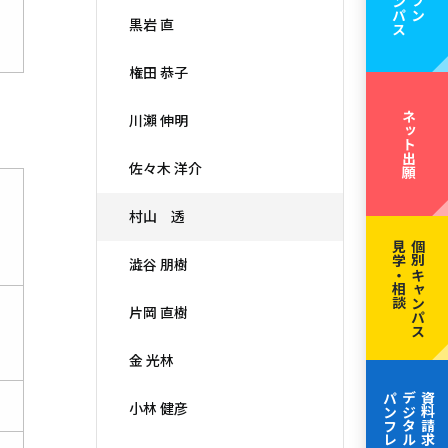
黒岩 直
権田 恭子
ネット出願
川瀨 伸明
佐々木 洋介
村山 透
見学・相談
個別キャンパス
澁谷 朋樹
片岡 直樹
金 光林
パンフレット
デジタル
資料請求
小林 健彦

==============================

Problem description: Retype every line of text from the entries above without alteration, and leave the pictures out of your answer.

Answer space:
黒岩 直
権田 恭子
ネット出願
川瀨 伸明
佐々木 洋介
村山 透
見学・相談
個別キャンパス
澁谷 朋樹
片岡 直樹
金 光林
パンフレット
デジタル
資料請求
小林 健彦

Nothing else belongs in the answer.